Are you buying flood coverage even though your community is in a 500-year flood plain? Flood insurance makes sense if your municipality is along the coast or in a low-lying area. Who can forget how the storm surge from Hurricane Sandy flooded parts of lower Manhattan and the New Jersey Coast in 2012? But the properties most affected were in 100-year flood plains. A community located farther inland or at a higher elevation may not need flood coverage.
Earthquake insurance is another coverage that most communities along the East Coast should consider doing without. Seismic activity is relatively rare on the East Coast compared to the Western United States.
What’s important is knowing how much these coverages are costing so you can determine if they can be cut from your program.
The legal doctrine of sovereign immunity that once barred individuals from suing governmental entities no longer shields municipalities. Today, if someone is injured on municipal property, or by a municipal employee, they will often sue the municipality for bodily injury, including pain and suffering.

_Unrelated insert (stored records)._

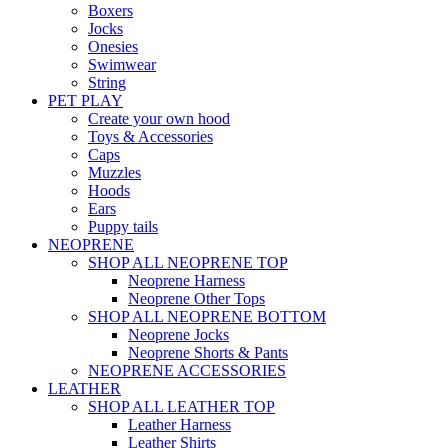
Boxers
Jocks
Onesies
Swimwear
String
PET PLAY
Create your own hood
Toys & Accessories
Caps
Muzzles
Hoods
Ears
Puppy tails
NEOPRENE
SHOP ALL NEOPRENE TOP
Neoprene Harness
Neoprene Other Tops
SHOP ALL NEOPRENE BOTTOM
Neoprene Jocks
Neoprene Shorts & Pants
NEOPRENE ACCESSORIES
LEATHER
SHOP ALL LEATHER TOP
Leather Harness
Leather Shirts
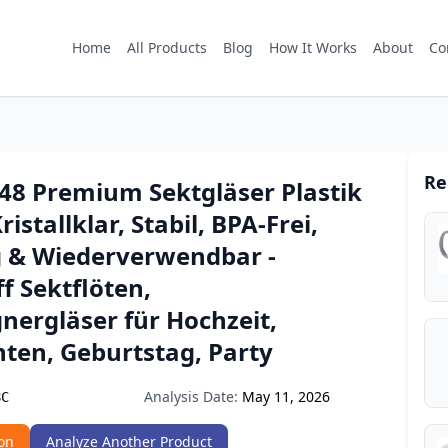
Home
All Products
Blog
How It Works
About
Co
Re
8 Premium Sektgläser Plastik
ristallklar, Stabil, BPA-Frei,
& Wiederverwendbar -
f Sektflöten,
ergläser für Hochzeit,
ten, Geburtstag, Party
Analysis Date:
May 11, 2026
8C
on
Analyze Another Product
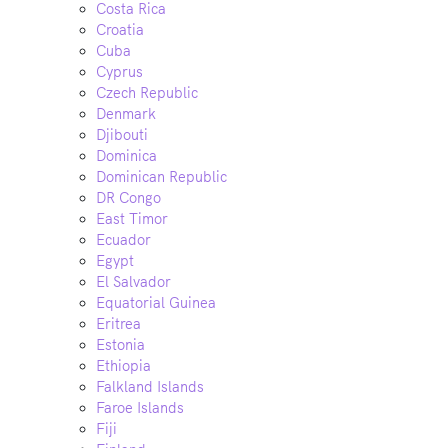
Costa Rica
Croatia
Cuba
Cyprus
Czech Republic
Denmark
Djibouti
Dominica
Dominican Republic
DR Congo
East Timor
Ecuador
Egypt
El Salvador
Equatorial Guinea
Eritrea
Estonia
Ethiopia
Falkland Islands
Faroe Islands
Fiji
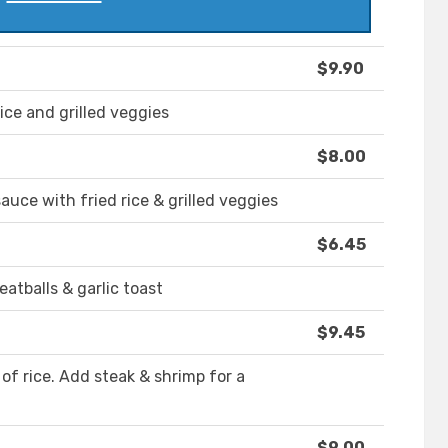
$9.90
rice and grilled veggies
$8.00
auce with fried rice & grilled veggies
$6.45
tballs & garlic toast
$9.45
of rice. Add steak & shrimp for a
$9.00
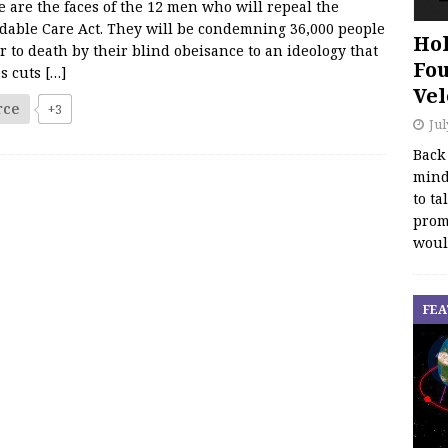
 are the faces of the 12 men who will repeal the
rdable Care Act. They will be condemning 36,000 people
Hol
r to death by their blind obeisance to an ideology that
Fou
es cuts
[…]
Vel
rce
+3
Jul
Back
mind
to ta
promo
woul
FEA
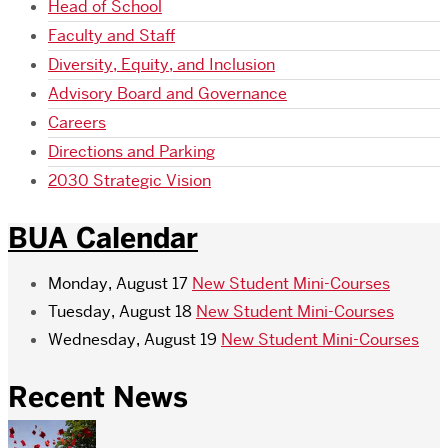
Head of School
Faculty and Staff
Diversity, Equity, and Inclusion
Advisory Board and Governance
Careers
Directions and Parking
2030 Strategic Vision
BUA Calendar
Monday, August 17
New Student Mini-Courses
Tuesday, August 18
New Student Mini-Courses
Wednesday, August 19
New Student Mini-Courses
Recent News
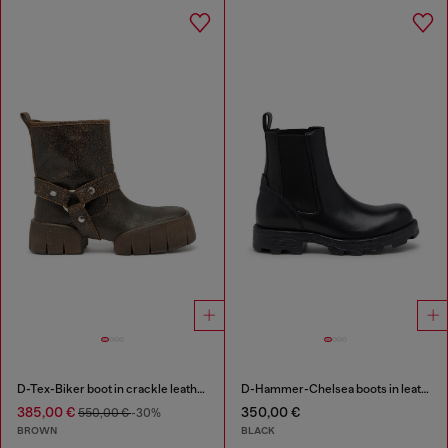
D-Tex-Biker boot in crackle leather
D-Hammer-Chelsea boots in leather
385,00 €
350,00 €
550,00 €
-30%
BROWN
BLACK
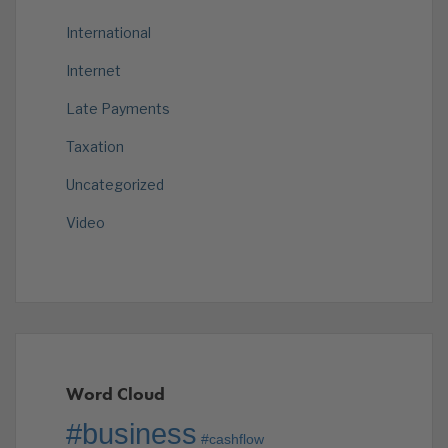
International
Internet
Late Payments
Taxation
Uncategorized
Video
Word Cloud
#business
#cashflow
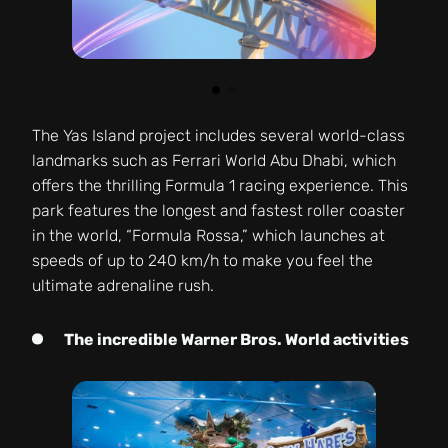
The Yas Island project includes several world-class
landmarks such as Ferrari World Abu Dhabi, which
offers the thrilling Formula 1 racing experience. This
park features the longest and fastest roller coaster
in the world, “Formula Rossa,” which launches at
speeds of up to 240 km/h to make you feel the
ultimate adrenaline rush.
The incredible Warner Bros. World activities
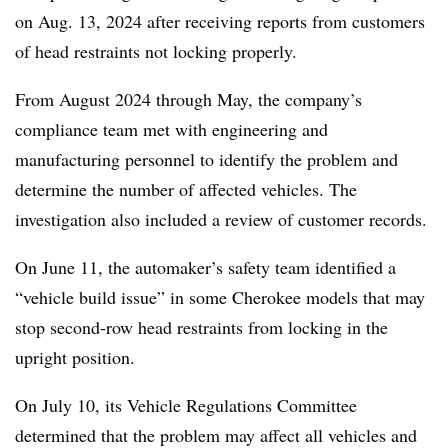
on Aug. 13, 2024 after receiving reports from customers
of head restraints not locking properly.
From August 2024 through May, the company’s
compliance team met with engineering and
manufacturing personnel to identify the problem and
determine the number of affected vehicles. The
investigation also included a review of customer records.
On June 11, the automaker’s safety team identified a
“vehicle build issue” in some Cherokee models that may
stop second-row head restraints from locking in the
upright position.
On July 10, its Vehicle Regulations Committee
determined that the problem may affect all vehicles and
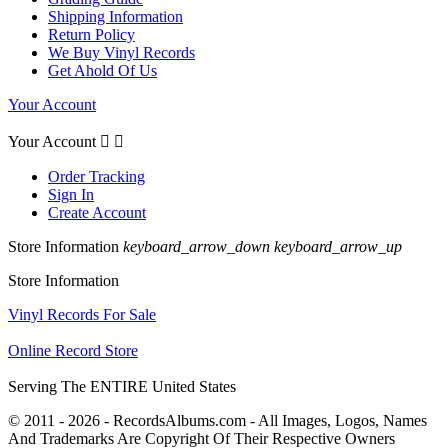
Shipping Information
Return Policy
We Buy Vinyl Records
Get Ahold Of Us
Your Account
Your Account


Order Tracking
Sign In
Create Account
Store Information
keyboard_arrow_down
keyboard_arrow_up
Store Information
Vinyl Records For Sale
Online Record Store
Serving The ENTIRE United States
© 2011 - 2026 - RecordsAlbums.com - All Images, Logos, Names
And Trademarks Are Copyright Of Their Respective Owners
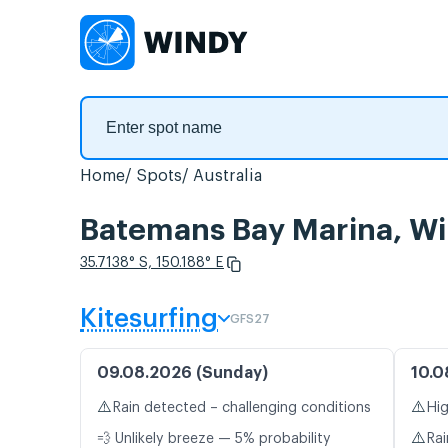
Home
Spots
Australia
Batemans Bay Marina, Wi
35.7138° S, 150.188° E
Kitesurfing
GFS27
09.08.2026 (Sunday)
10.0
⚠️
⚠️
Rain detected – challenging conditions
Hig
⚠️
💨 Unlikely breeze — 5% probability
Rai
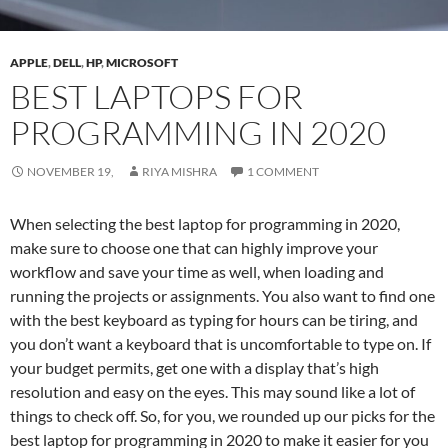
APPLE
,
DELL
,
HP
,
MICROSOFT
BEST LAPTOPS FOR
PROGRAMMING IN 2020
NOVEMBER 19,
RIYA MISHRA
1 COMMENT
When selecting the best laptop for programming in 2020,
make sure to choose one that can highly improve your
workflow and save your time as well, when loading and
running the projects or assignments. You also want to find one
with the best keyboard as typing for hours can be tiring, and
you don’t want a keyboard that is uncomfortable to type on. If
your budget permits, get one with a display that’s high
resolution and easy on the eyes. This may sound like a lot of
things to check off. So, for you, we rounded up our picks for the
best laptop for programming in 2020 to make it easier for you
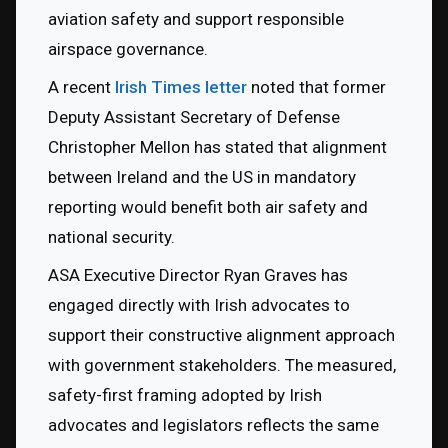
aviation safety and support responsible 
airspace governance.
A recent 
Irish Times letter
 noted that former 
Deputy Assistant Secretary of Defense 
Christopher Mellon has stated that alignment 
between Ireland and the US in mandatory 
reporting would benefit both air safety and 
national security.
ASA Executive Director Ryan Graves has 
engaged directly with Irish advocates to 
support their constructive alignment approach 
with government stakeholders. The measured, 
safety-first framing adopted by Irish 
advocates and legislators reflects the same 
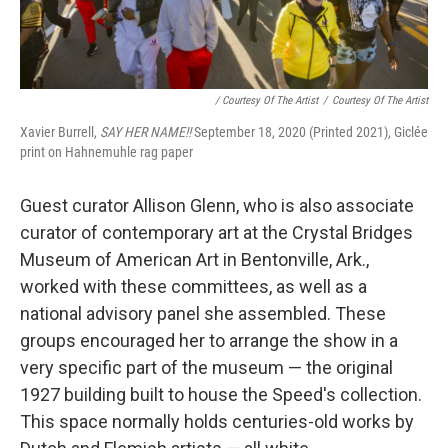
/ Courtesy Of The Artist
/
Courtesy Of The Artist
Xavier Burrell,
SAY HER NAME!!
September 18, 2020 (Printed 2021), Giclée
print on Hahnemuhle rag paper
Guest curator Allison Glenn, who is also associate
curator of contemporary art at the Crystal Bridges
Museum of American Art in Bentonville, Ark.,
worked with these committees, as well as a
national advisory panel she assembled. These
groups encouraged her to arrange the show in a
very specific part of the museum — the original
1927 building built to house the Speed's collection.
This space normally holds centuries-old works by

You’ll want to confirm that your liability insurance provides full protection from such claims but doesn’t serve as an attractive “deep pocket” for an opportunistic plaintiff’s lawyer to target.
Your municipality performs financial audits annually. The Covid-19 pandemic is the perfect opportunity to conduct an insurance audit and reduce your municipality’s insurance costs. A broker who specializes in insuring municipalities can conduct a comprehensive audit and benchmark analysis that will lower your total insurance premiums while ensuring your insurance program is tailored to meet your community’s unique needs.